(Stored data entries)

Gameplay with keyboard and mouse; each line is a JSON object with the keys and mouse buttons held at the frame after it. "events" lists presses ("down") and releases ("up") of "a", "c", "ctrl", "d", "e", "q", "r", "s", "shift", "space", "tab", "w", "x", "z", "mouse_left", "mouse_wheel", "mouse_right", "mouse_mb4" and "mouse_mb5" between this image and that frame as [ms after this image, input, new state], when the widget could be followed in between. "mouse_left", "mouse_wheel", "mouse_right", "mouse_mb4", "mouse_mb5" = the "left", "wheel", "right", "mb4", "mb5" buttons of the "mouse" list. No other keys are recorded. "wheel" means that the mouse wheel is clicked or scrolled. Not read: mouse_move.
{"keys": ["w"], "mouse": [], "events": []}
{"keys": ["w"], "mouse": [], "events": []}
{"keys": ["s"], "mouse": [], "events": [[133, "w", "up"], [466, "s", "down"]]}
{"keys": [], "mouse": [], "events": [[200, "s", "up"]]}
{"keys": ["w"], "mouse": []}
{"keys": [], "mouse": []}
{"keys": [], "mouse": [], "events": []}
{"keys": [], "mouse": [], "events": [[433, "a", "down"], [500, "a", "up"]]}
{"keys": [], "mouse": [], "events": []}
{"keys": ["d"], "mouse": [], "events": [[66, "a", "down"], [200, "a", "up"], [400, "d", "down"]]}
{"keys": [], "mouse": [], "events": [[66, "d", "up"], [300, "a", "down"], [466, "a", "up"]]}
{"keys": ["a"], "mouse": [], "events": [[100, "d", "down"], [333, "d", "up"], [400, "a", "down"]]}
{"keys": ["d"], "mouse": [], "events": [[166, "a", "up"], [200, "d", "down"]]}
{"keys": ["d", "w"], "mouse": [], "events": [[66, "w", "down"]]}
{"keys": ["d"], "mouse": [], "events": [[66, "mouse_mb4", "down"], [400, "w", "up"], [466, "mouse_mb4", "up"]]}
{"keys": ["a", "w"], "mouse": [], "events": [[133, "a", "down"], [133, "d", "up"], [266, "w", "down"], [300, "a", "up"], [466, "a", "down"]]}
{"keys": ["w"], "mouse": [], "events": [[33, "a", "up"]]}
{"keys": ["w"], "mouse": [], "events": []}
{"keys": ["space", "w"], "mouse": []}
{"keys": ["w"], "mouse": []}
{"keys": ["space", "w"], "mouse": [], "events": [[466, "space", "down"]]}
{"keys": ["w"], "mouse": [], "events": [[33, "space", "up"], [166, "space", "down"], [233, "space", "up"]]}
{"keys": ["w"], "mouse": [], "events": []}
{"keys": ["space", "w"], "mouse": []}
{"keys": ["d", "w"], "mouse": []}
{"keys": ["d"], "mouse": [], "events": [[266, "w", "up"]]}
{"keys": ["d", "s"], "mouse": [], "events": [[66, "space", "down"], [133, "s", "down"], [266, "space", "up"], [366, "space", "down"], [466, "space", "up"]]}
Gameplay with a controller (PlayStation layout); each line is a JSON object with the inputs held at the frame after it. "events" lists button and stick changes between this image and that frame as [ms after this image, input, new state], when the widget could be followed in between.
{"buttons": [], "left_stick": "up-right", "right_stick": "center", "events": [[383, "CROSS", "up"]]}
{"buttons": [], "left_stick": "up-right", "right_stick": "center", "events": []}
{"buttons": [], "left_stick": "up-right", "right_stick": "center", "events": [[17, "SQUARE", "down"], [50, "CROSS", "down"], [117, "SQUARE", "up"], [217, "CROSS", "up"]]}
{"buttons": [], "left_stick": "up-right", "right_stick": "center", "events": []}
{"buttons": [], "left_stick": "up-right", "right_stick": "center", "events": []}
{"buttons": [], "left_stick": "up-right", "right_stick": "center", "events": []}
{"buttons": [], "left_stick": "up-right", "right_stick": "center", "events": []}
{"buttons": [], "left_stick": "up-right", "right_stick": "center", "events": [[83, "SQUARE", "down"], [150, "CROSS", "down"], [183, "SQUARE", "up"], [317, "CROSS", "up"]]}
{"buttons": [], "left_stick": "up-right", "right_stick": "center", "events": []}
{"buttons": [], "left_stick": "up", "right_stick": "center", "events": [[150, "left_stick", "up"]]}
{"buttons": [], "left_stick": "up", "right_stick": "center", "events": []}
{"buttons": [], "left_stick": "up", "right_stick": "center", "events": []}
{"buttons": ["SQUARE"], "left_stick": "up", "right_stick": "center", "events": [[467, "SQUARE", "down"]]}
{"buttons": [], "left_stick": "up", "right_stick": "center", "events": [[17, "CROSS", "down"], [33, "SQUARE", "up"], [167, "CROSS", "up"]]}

Your task:
Copy out each line of the records where the word "CROSS" appears.

Result:
{"buttons": [], "left_stick": "up-right", "right_stick": "center", "events": [[383, "CROSS", "up"]]}
{"buttons": [], "left_stick": "up-right", "right_stick": "center", "events": [[17, "SQUARE", "down"], [50, "CROSS", "down"], [117, "SQUARE", "up"], [217, "CROSS", "up"]]}
{"buttons": [], "left_stick": "up-right", "right_stick": "center", "events": [[83, "SQUARE", "down"], [150, "CROSS", "down"], [183, "SQUARE", "up"], [317, "CROSS", "up"]]}
{"buttons": [], "left_stick": "up", "right_stick": "center", "events": [[17, "CROSS", "down"], [33, "SQUARE", "up"], [167, "CROSS", "up"]]}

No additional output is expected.